El caso era sobre cuatro hombres armados que robaron tiendas de Radio Shack y T-Mobile en Detroit entre el 2010 y el 2011. Los sospechosos fueron arrestados y uno entregó su teléfono móvil a la policía, que usó la información almacenada en el dispositivo para determinar que Timothy Carpenter —quien no era era uno de los cuatro arrestados originalmente— participó en el delito. Carpenter fue arrestado posteriormente.

Carpenter entonces presentó una demanda en la que alegó que las autoridades tienen que solicitar una orden judicial de registro para tener acceso a la información que llevó a su arresto. Cuando un juez falló que el FBI no necesitaba una orden de registro para conocer dónde y en qué momento se había usado el teléfono móvil del sospechoso, el caso pasó a la Corte Suprema federal, que se espera tome una decisión sobre el caso este verano.

Desde el 11 de septiembre, las agencias policiales locales han recibido una gran cantidad de fondos que se han usado para fortalecer la lucha contra la delincuencia y el terrorismo.

Ya es común ver lo que antes eran vehículos de uso estrictamente militar, como el Bearcat —de ocho toneladas y parecido a un tanque con torretas para francotiradores— durante casos en que sospechosos se atrincheran o cuando se hacen arrestos peligrosos. La policía también usa centros de mando móviles parecidos a autobuses que tienen cámaras de circuito cerrado. Y la policía muchas veces también cuenta con detectores de gas, miras nocturnas y térmicas.

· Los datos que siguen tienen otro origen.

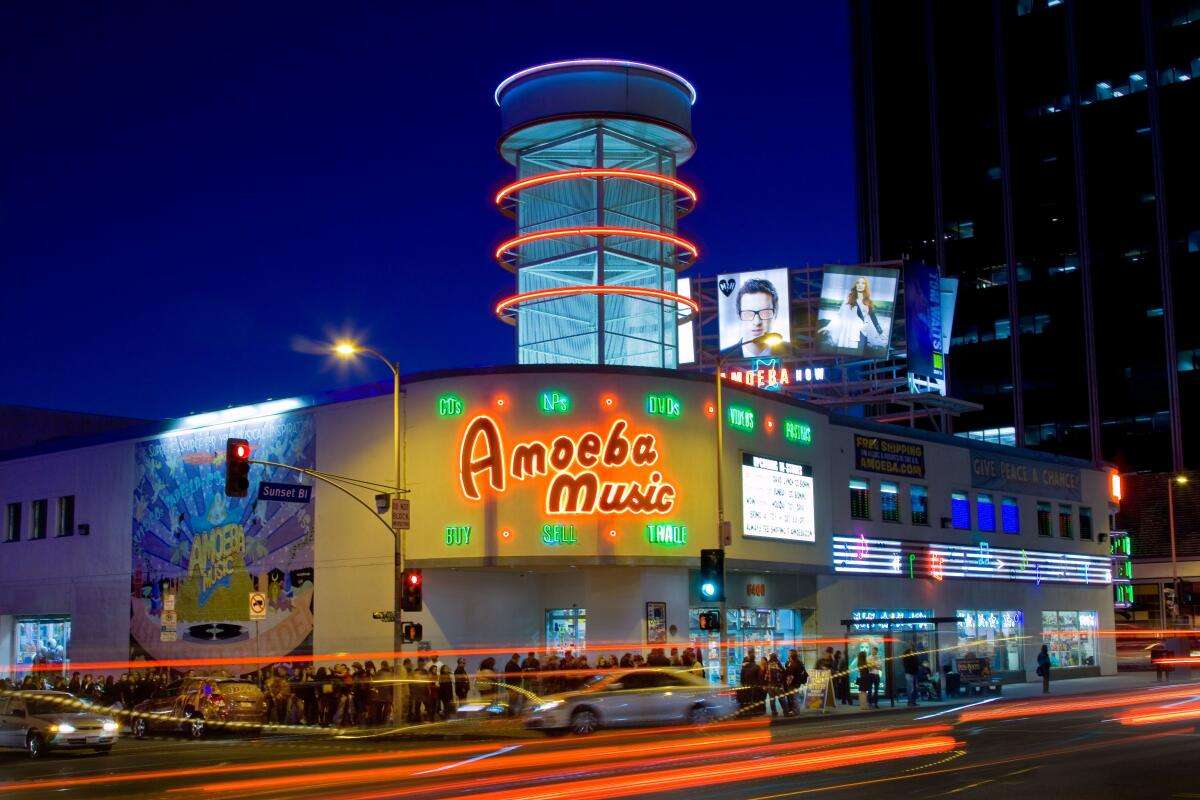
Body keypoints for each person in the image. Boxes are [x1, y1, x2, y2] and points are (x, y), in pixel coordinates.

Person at [721, 278, 786, 358]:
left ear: (775, 314)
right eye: (748, 314)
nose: (757, 322)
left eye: (764, 312)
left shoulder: (793, 353)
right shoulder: (723, 357)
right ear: (739, 317)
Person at [831, 276, 885, 352]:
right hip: (851, 330)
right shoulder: (850, 298)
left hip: (863, 331)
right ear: (855, 285)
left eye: (863, 283)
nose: (860, 285)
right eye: (858, 283)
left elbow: (873, 317)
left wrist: (880, 331)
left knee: (861, 351)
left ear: (865, 286)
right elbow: (842, 313)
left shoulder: (868, 301)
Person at [785, 650, 808, 715]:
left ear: (792, 655)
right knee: (792, 697)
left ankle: (796, 711)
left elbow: (793, 673)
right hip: (792, 682)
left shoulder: (797, 663)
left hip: (794, 683)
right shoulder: (790, 662)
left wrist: (788, 681)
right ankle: (793, 710)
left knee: (794, 697)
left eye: (789, 654)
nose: (788, 655)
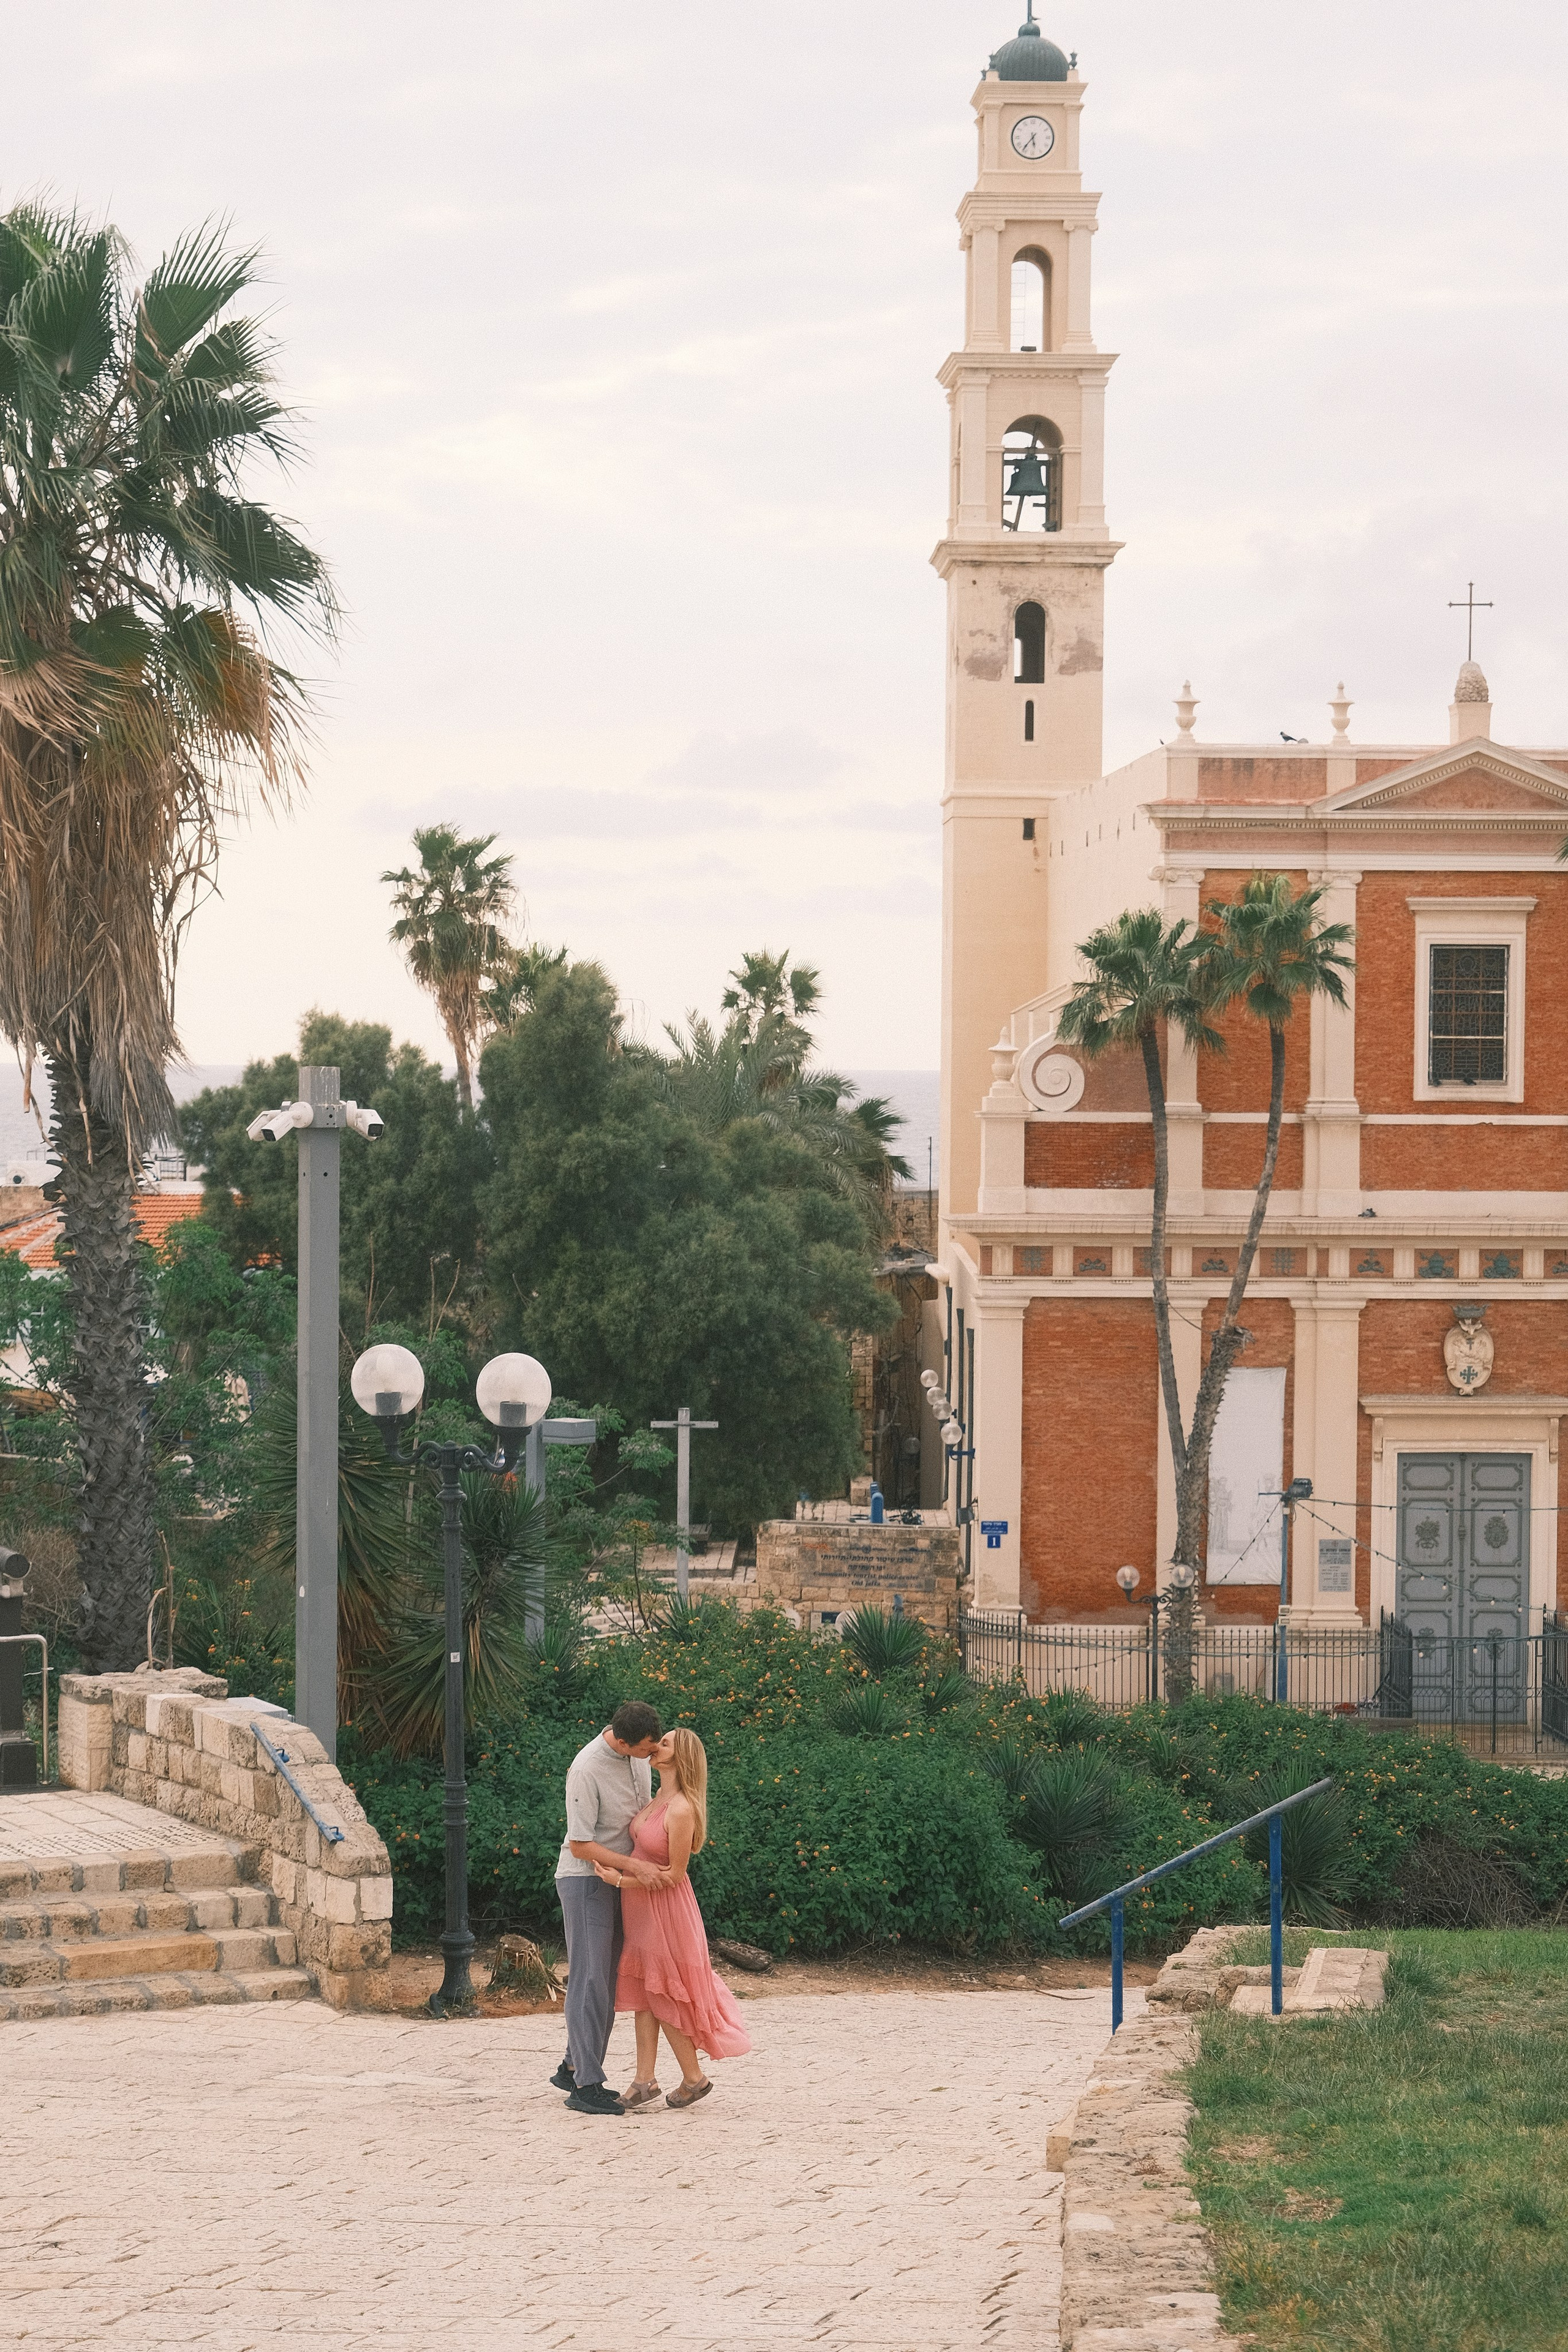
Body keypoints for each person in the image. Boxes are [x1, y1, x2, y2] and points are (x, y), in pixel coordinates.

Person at [594, 1725, 751, 2111]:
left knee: (662, 1993)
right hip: (642, 1911)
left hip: (665, 1911)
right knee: (646, 1994)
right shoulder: (655, 1798)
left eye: (664, 1743)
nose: (654, 1745)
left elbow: (674, 1875)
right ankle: (644, 2080)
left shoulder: (681, 1808)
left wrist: (619, 1880)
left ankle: (694, 2078)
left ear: (680, 1758)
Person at [553, 1699, 664, 2116]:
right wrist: (633, 1864)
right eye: (646, 1751)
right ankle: (586, 2086)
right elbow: (581, 1844)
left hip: (620, 1881)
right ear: (621, 1741)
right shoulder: (586, 1769)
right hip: (585, 1882)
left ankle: (572, 2064)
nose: (651, 1757)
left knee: (609, 1980)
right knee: (590, 1979)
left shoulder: (636, 1755)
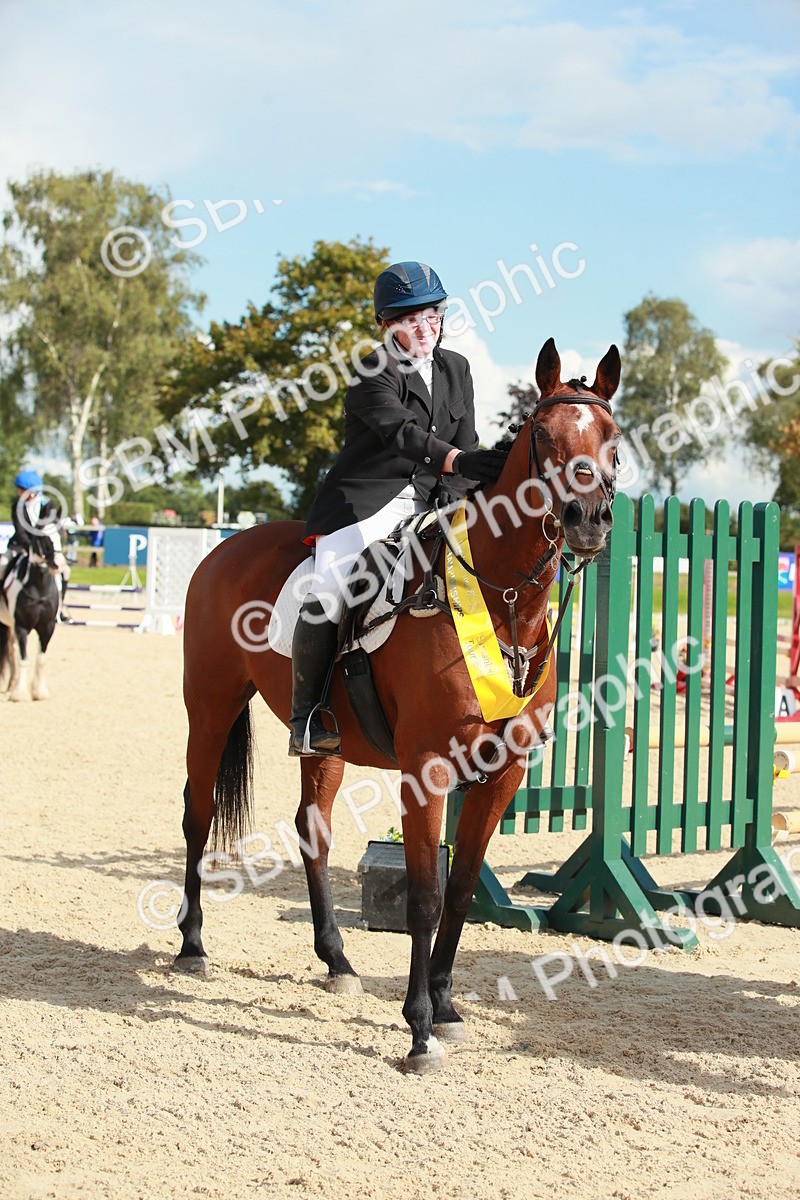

Con donaciones federales que este año alcanzarán casi $5 millones, la Policía de Miami está haciendo compras que incluyen cuatro cámaras enormes con un campo de visión de 360 grados e imágenes de alta definición. Las autoridades usaron cámaras similares durante Art Basel en diciembre y dicen que las usan para eventos grandes como el Festival de las Artes de Coconut Grove.

“Son una parte vital de nuestras operaciones”, dijo Díaz. “Algunas de esas cosas son caras y no tendríamos presupuesto para adquirirlas”.

En el caso de herramientas menos intimidantes, como el dispositivo de extracción de información de teléfonos, Díaz dice que la Policía de Miami toma todas las precauciones para asegurar que se cumplan las leyes y no se infrinjan las protecciones de privacidad.

“Tenemos que seguir los procedimientos jurídicos”, dijo. “Tenemos que solicitar una orden judicial porque son dispositivos que almacenan información privada”.